Return every entry below word for word, leaving out the pictures.

..........

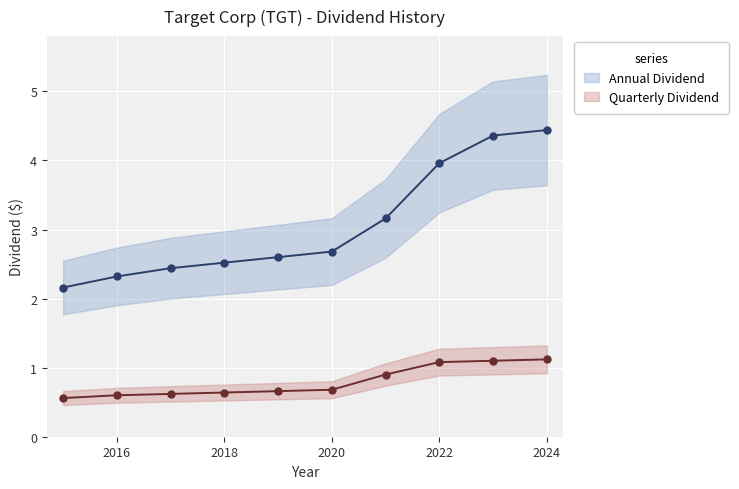

What is the average value of the Quarterly Dividend series?

0.8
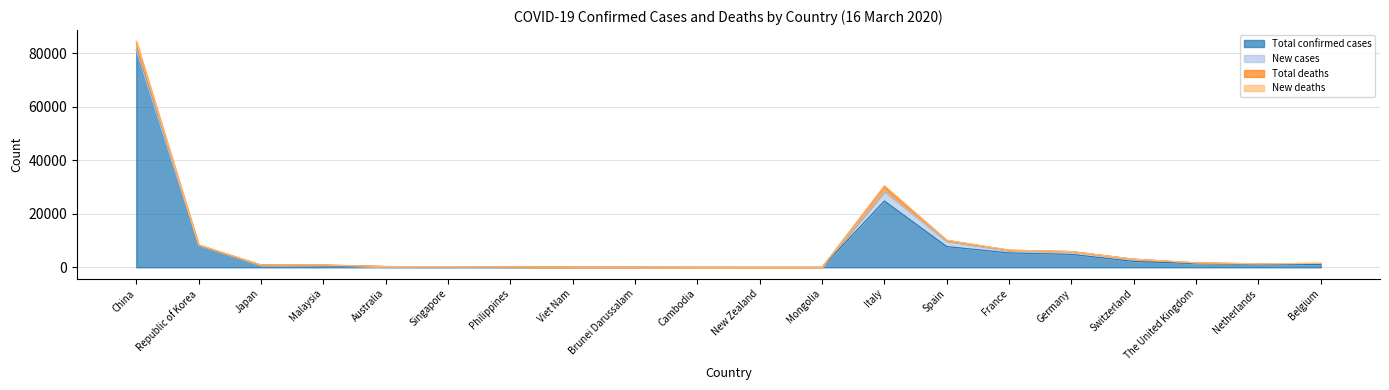

At The United Kingdom, list the series in order from smallest to largest.

New deaths, Total deaths, New cases, Total confirmed cases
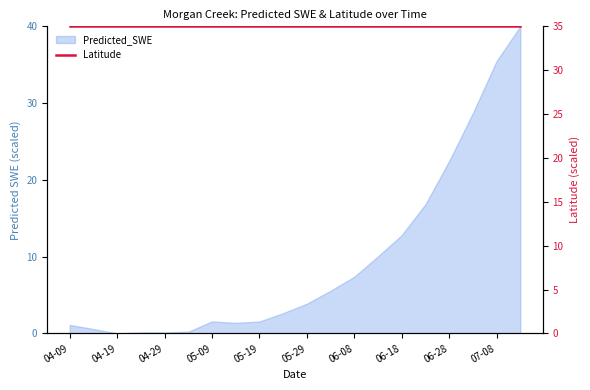

The value at 2010-06-23 is 16.8. True or false?

True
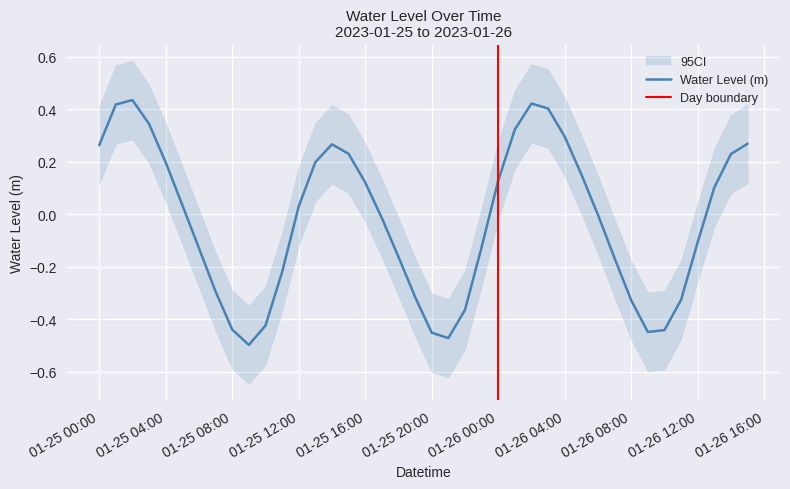

Count the number of categories in the chart.

40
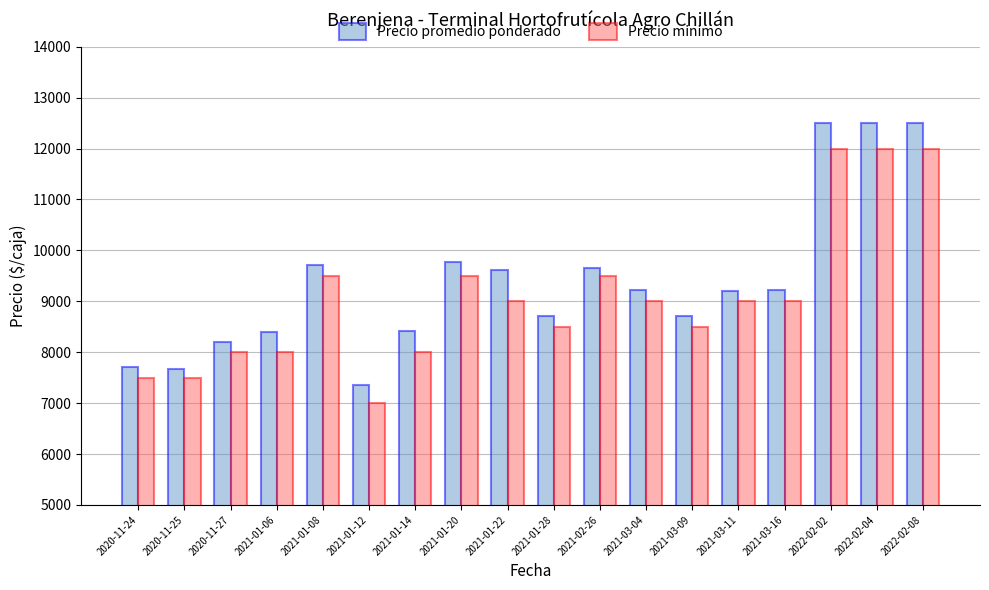

At how many categories does at least one series exceed 10657?

3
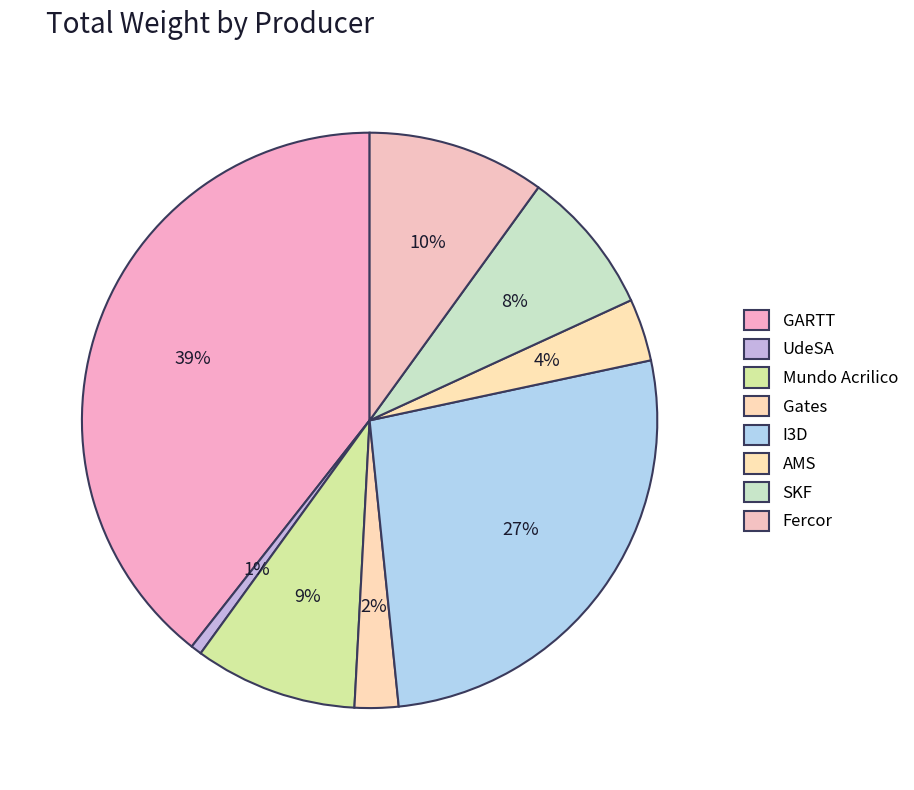

Is UdeSA the majority of the pie?

No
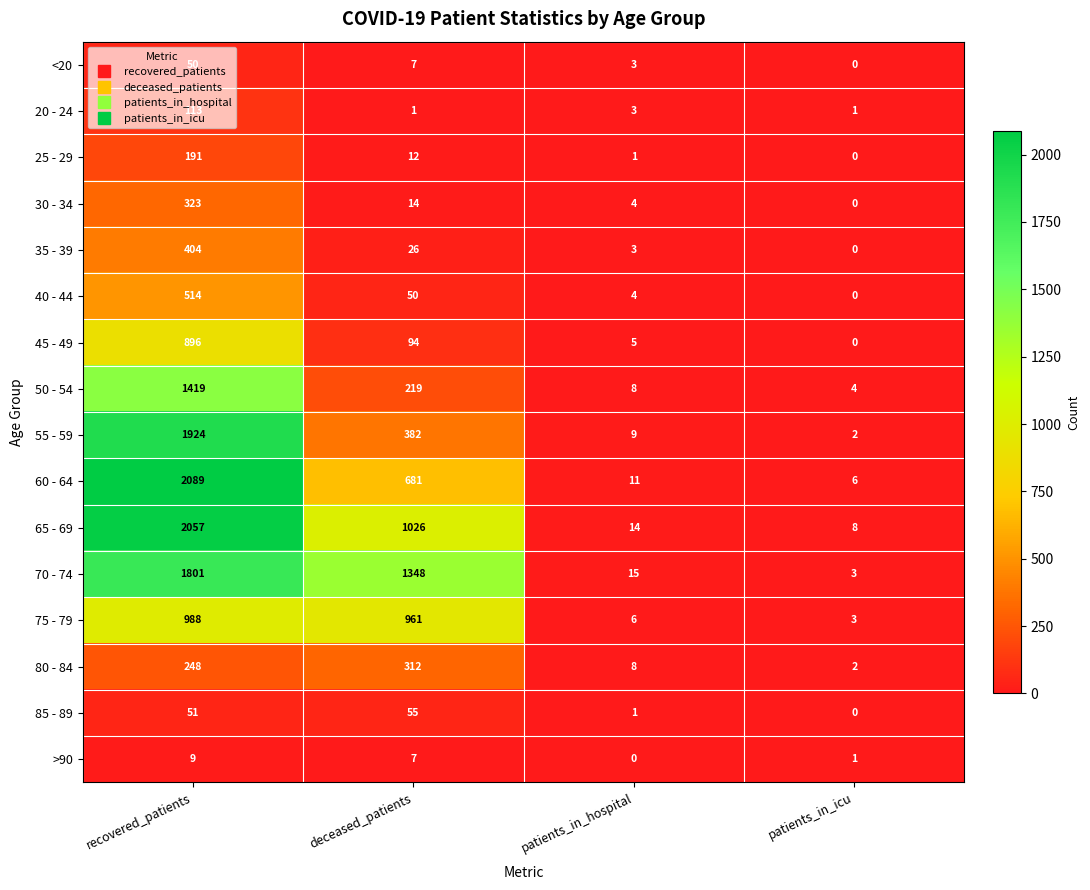

What is the sum of all 85 - 89 values?

107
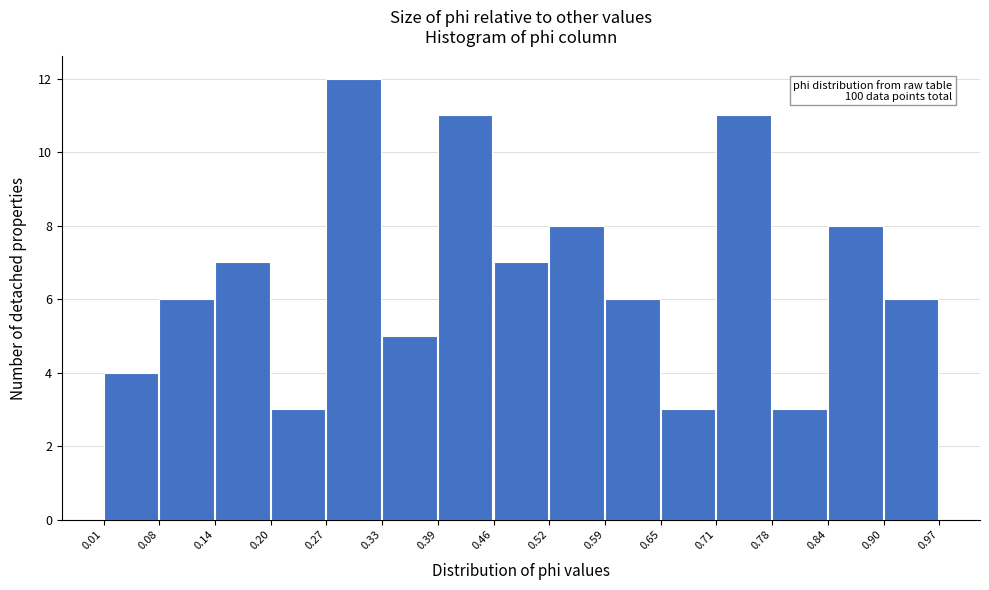

Over which range of the x-axis is the bar tallest?

0.27 to 0.33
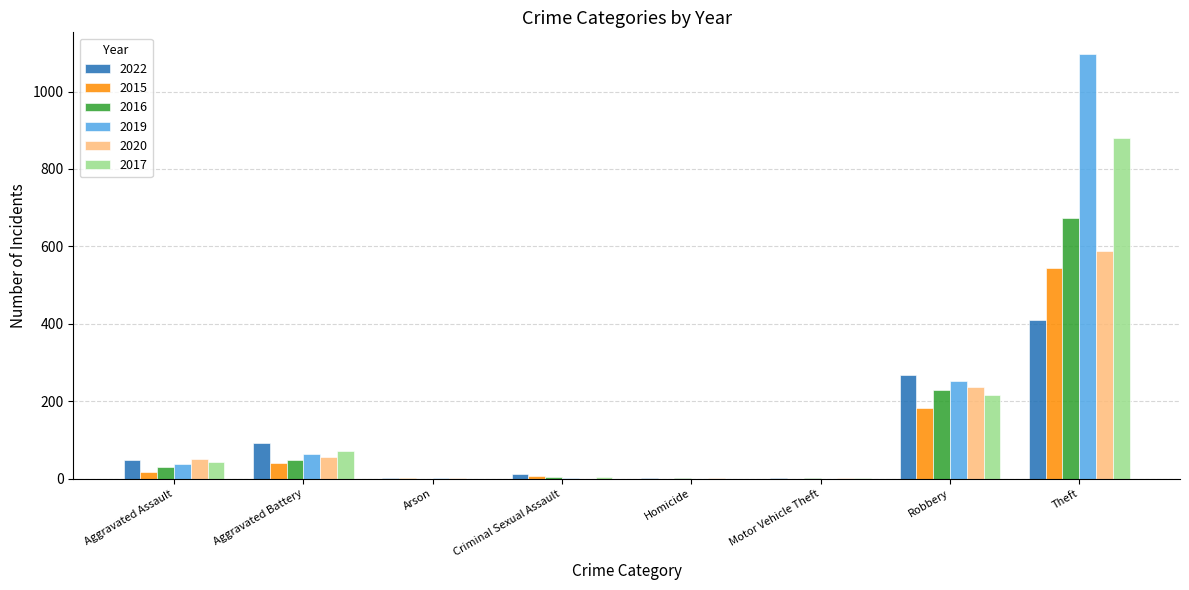

The value of 2020 at Homicide is 2. True or false?

True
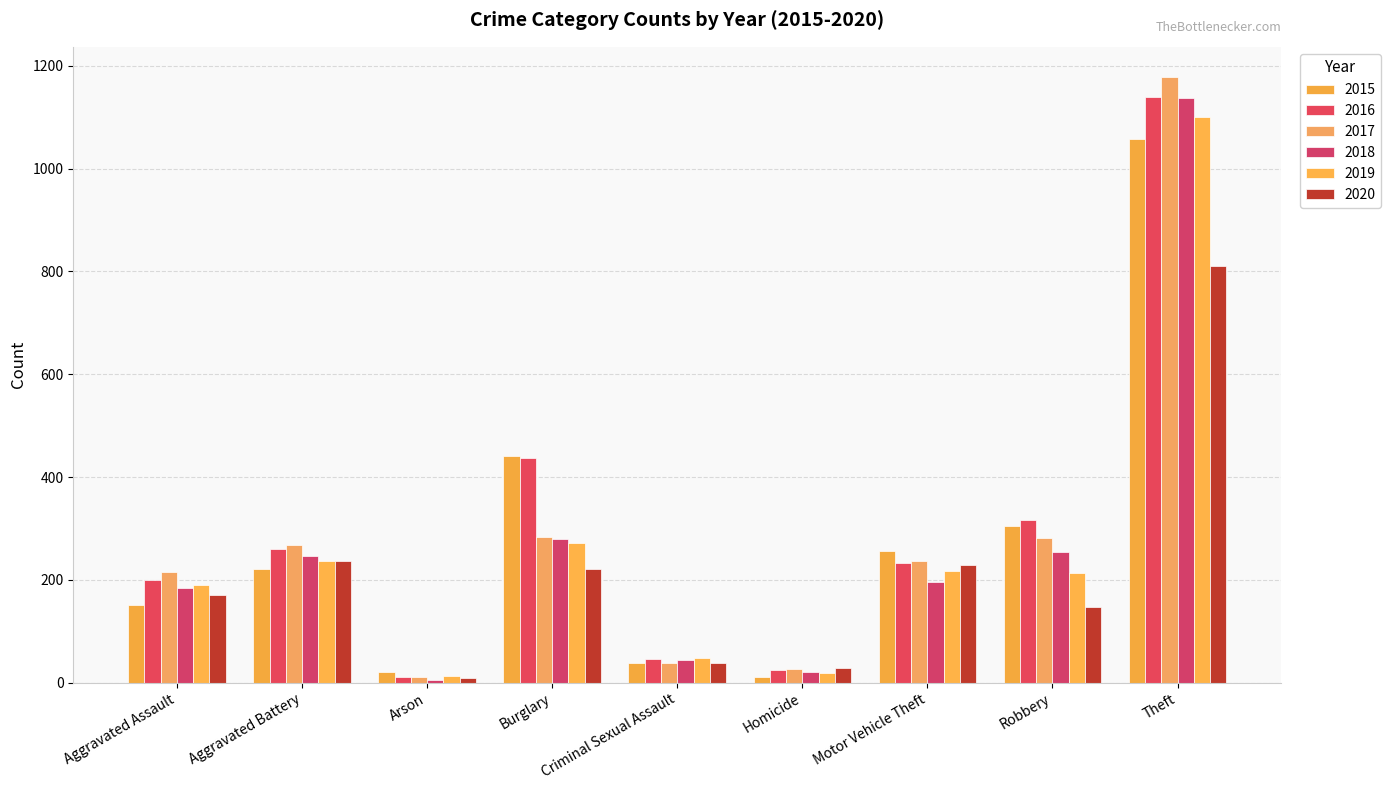

What is the value of the 2020 bar at the 8th from the left?

148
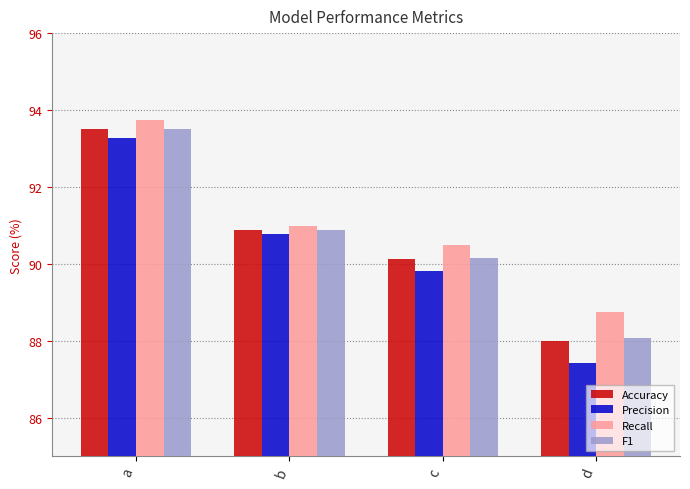

True or false: Recall has a value of 27.5 at d.

False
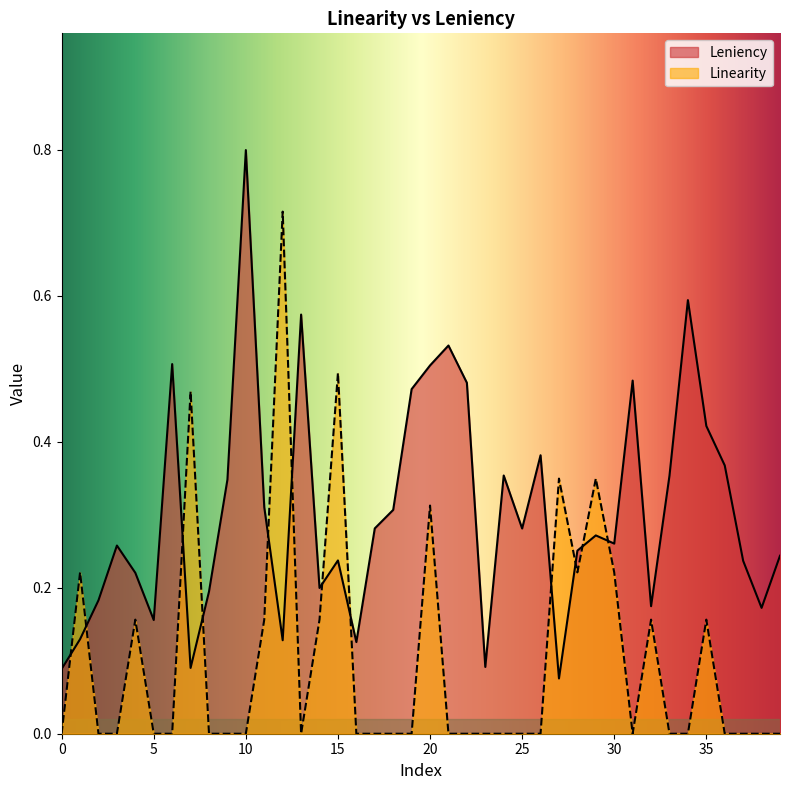

True or false: Leniency has a value of 0.4 at 36.

True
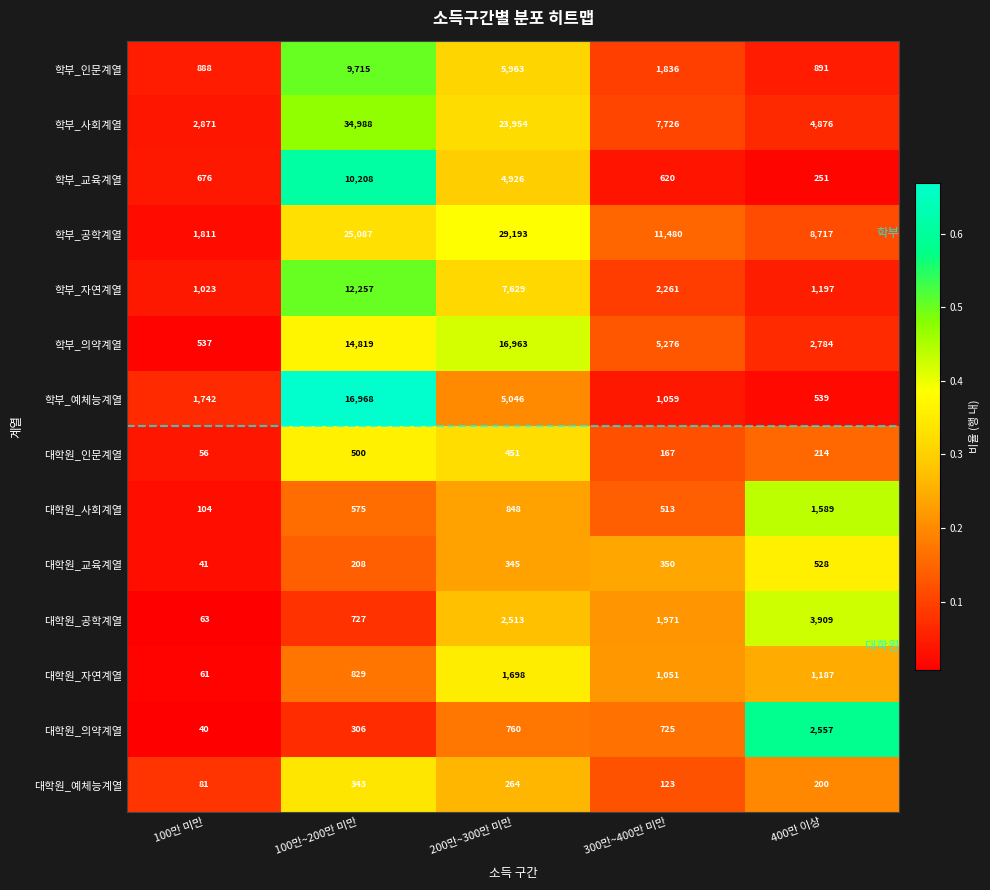

At which category is the sum across all series the highest?

100만~200만 미만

..........

- [TASK ANSWER]
What is the average value of the Quarterly Dividend series?

0.8

At The United Kingdom, list the series in order from smallest to largest.

New deaths, Total deaths, New cases, Total confirmed cases

The value at 2010-06-23 is 16.8. True or false?

True

Count the number of categories in the chart.

40

At how many categories does at least one series exceed 10657?

3

Is UdeSA the majority of the pie?

No

What is the sum of all 85 - 89 values?

107

Over which range of the x-axis is the bar tallest?

0.27 to 0.33

The value of 2020 at Homicide is 2. True or false?

True

What is the value of the 2020 bar at the 8th from the left?

148

True or false: Recall has a value of 27.5 at d.

False

True or false: Leniency has a value of 0.4 at 36.

True

At which category is the sum across all series the highest?

100만~200만 미만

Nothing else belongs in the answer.